Au bout du compte, les dix nouvelles au sommaire du recueil présentent un panorama varié et inventif du merveilleux scientifique pré-Révolution russe. De quoi satisfaire les amateurs de curiosités.

Solênopédie

Ce court roman – ou longue nouvelle, c’est selon – parut pour la première fois à la Librairie Médicale de Labé en 1838, vingt ans après le Frankenstein de Mary Shelley, ce qui en fait l’un des tout premiers textes français de science-fiction. L’histoire de sa publication est du reste étonnante, puisqu’il fut présenté comme un compte-rendu d’expériences scientifiques réellement menées ; pour augmenter le mystère, son auteur utilisa le pseudonyme du Comte Dalbis. Même si l’éditeur émit quelques précautions lorsqu’il publia Solênopédie, la supercherie ne fut éventée que quelques mois plus tard, et l’obligea à faire une mise au point. Il faut d’une part préciser que le sous-titre du roman est « Révélation d’un nouveau système d’éducation phrénologique pour l’homme et les animaux », et d’autre part se remettre dans les connaissances de l’époque : en 1838, la phrénologie, théorie selon laquelle les bosses du crâne d’un être humain reflètent son caractère, développée par le médecin allemand Franz Joseph Gall, a ses partisans. Avec pareil postulat, serait-ce vraiment surprenant qu’on puisse agir sur ces bosses pour façonner les facultés d’une personne à sa convenance ? Car c’est bien ce qu’a entrepris de démontrer T., scientifique brillant réfugié dans des ruines pyrénéennes pour y mener ses expériences.
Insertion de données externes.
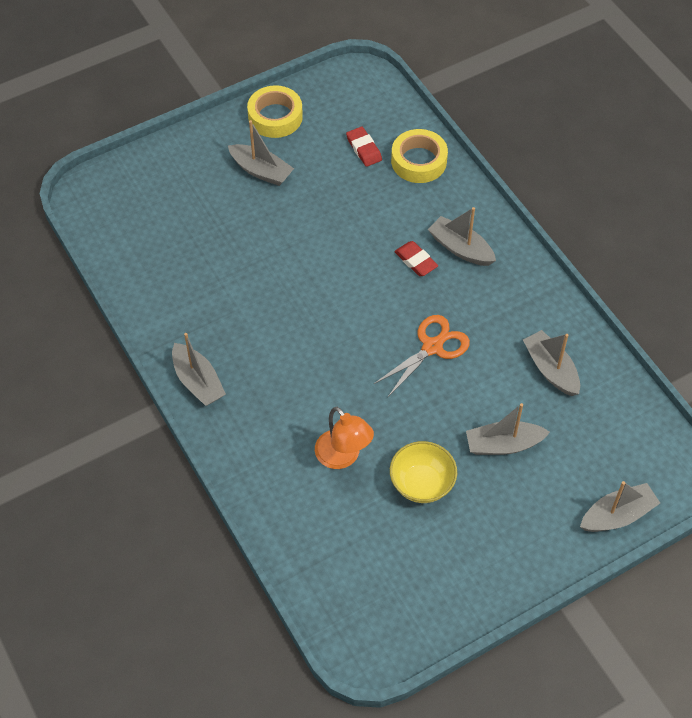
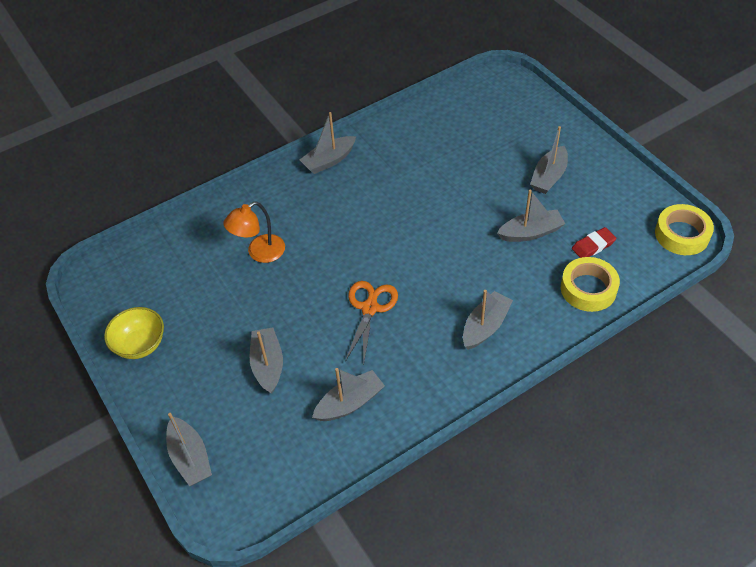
camera: 90 degrees right, 5 degrees down
yellow tape [247,85,303,138] -> yellow tape moved to [655,204,714,255]
orange scissors [374,315,470,397] -> orange scissors turned 120 degrees counterclockwise [345,281,398,363]
yellow bowl [390,441,457,503] -> yellow bowl moved to [104,307,164,359]
red eraser [394,241,438,276] -> none
none -> grey boat [497,190,565,242]

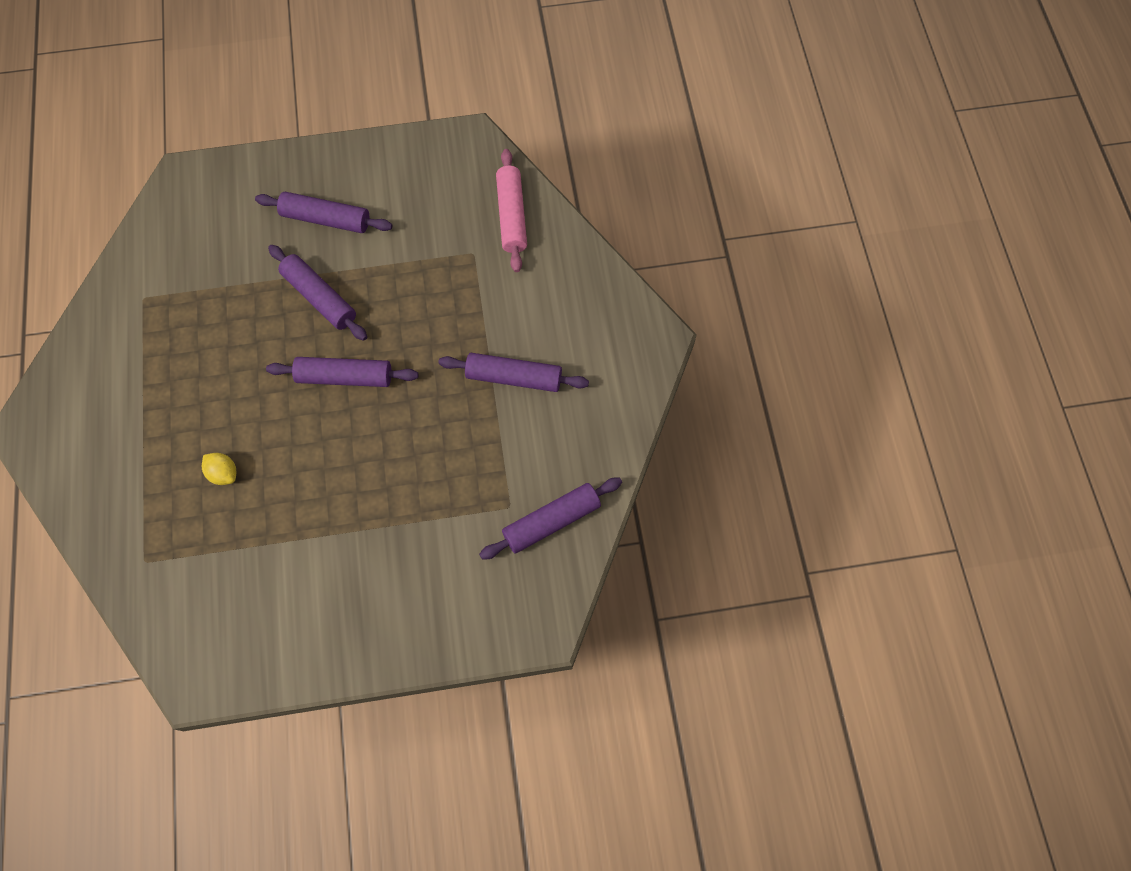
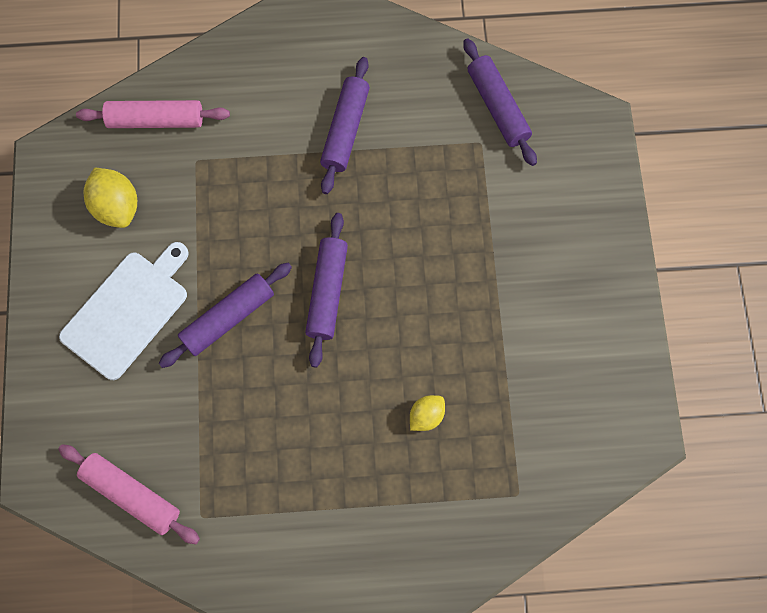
camera: 85 degrees left, 5 degrees up
purple rolling pin [255,192,392,233] -> white cutting board [59,242,189,380]
none -> pink rolling pin [58,444,200,544]
none -> yellow lemon [83,168,137,228]

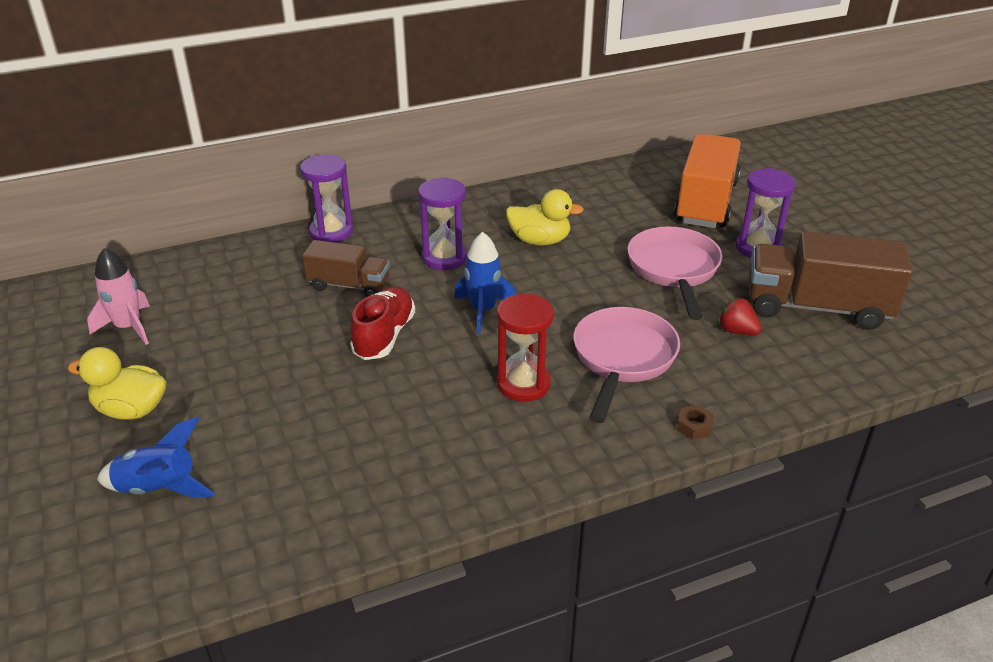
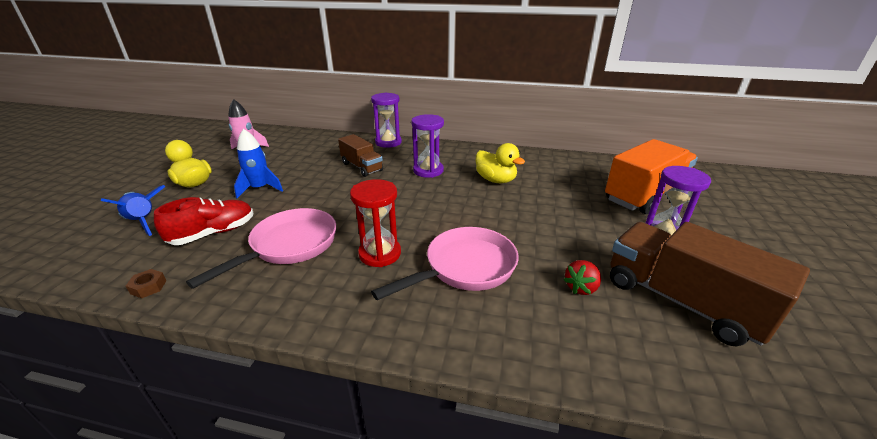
camera: 35 degrees right, 5 degrees down
red shoe [350,286,415,360] -> red shoe moved to [154,197,253,245]
blue rocket [454,232,516,333] -> blue rocket moved to [234,129,283,198]
pink pan [628,226,723,320] -> pink pan moved to [186,208,336,289]
brown nut [677,405,714,440] -> brown nut moved to [126,269,167,298]
red strawberry [718,298,762,335] -> red strawberry turned 120 degrees counterclockwise [564,260,601,295]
Le Comte Dalbis, qui lui a rendu visite, en convient : il a obtenu des résultats prodigieux en opérant sur des animaux, réussissant à s’entourer de nombreux mammifères et oiseaux qui lui obéissent et sont capables de prodiges qu’on croirait réservés à l’être humain. Le tout en injectant une solution à base de phosphore directement dans le cerveau, après avoir identifié les caractéristiques de chacune des bosses des crânes desdits animaux. T. n’a encore rien communiqué, attendant d’avoir achevé ses expériences pour le faire ; il lui désormais tester ses méthodes sur l’être humain. À moins qu’il n’ait quelque peu brûlé les étapes et déjà initié des traitements sur certains enfants ?
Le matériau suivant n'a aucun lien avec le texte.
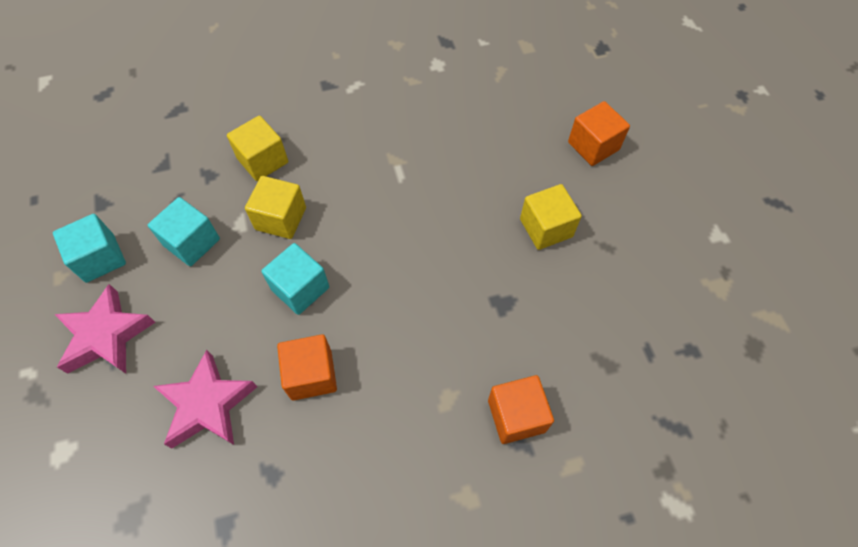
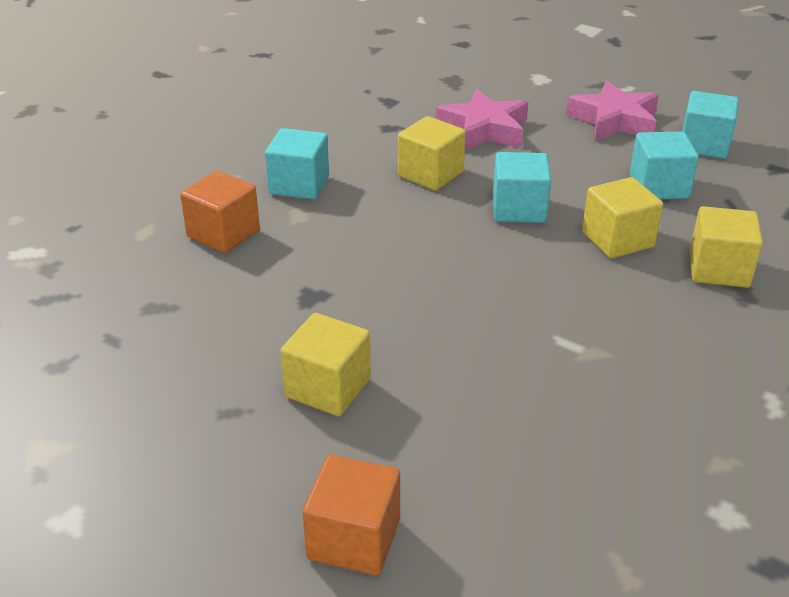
camera: 140 degrees right, 25 degrees down
orange cube [277,334,337,401] -> yellow cube [398,116,466,191]
none -> turquoise cube [265,128,329,200]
Si la supercherie a en partie fonctionné lors de sa parution, c’est que Solênopédie était parfaitement en accord avec les connaissances scientifiques de l’époque, et que si Dalbis extrapolait, il le faisait sur la base des dernières avancées médicales. C’est là la force du texte, quand bien même, à la lumière des sciences contemporaines, cela prête plutôt à sourire. Il n’empêche, on sent l’auteur parfaitement au courant (le traitement endermique) qui prend plaisir à inventer un futur à ces sciences, un futur fait de prouesses enthousiasmantes encore à découvrir. Sans pour autant oublier de pointer les dérives potentielles qui adviendront inéluctablement si les scientifiques exercent en solitaire, sans contrôle d’aucune sorte. À ce titre, la postface de Marc Renneville, qui replace le récit dans son contexte d’écriture, est très éclairante. Si la forme du texte est en adéquation avec l’époque à laquelle il a été rédigé, le propos, lui, reste totalement d’actualité, dans ce xxie siècle où le transhumanisme a le vent en poupe et au sein duquel certains ne se sentent guère investis d’une quelconque éthique. Enfin, impossible de lire Solênopédie sans penser à L’Île du docteur Moreau, de H.G. Wells, avec lequel ce texte partage un certain nombre de points communs.

Sans crier au chef-d’œuvre oublié, voilà toutefois une réédition bienvenue tant elle remet en lumière un texte rarissime, pour ainsi dire inconnu, et qui n’a rien perdu de sa force près de deux siècles après sa publication.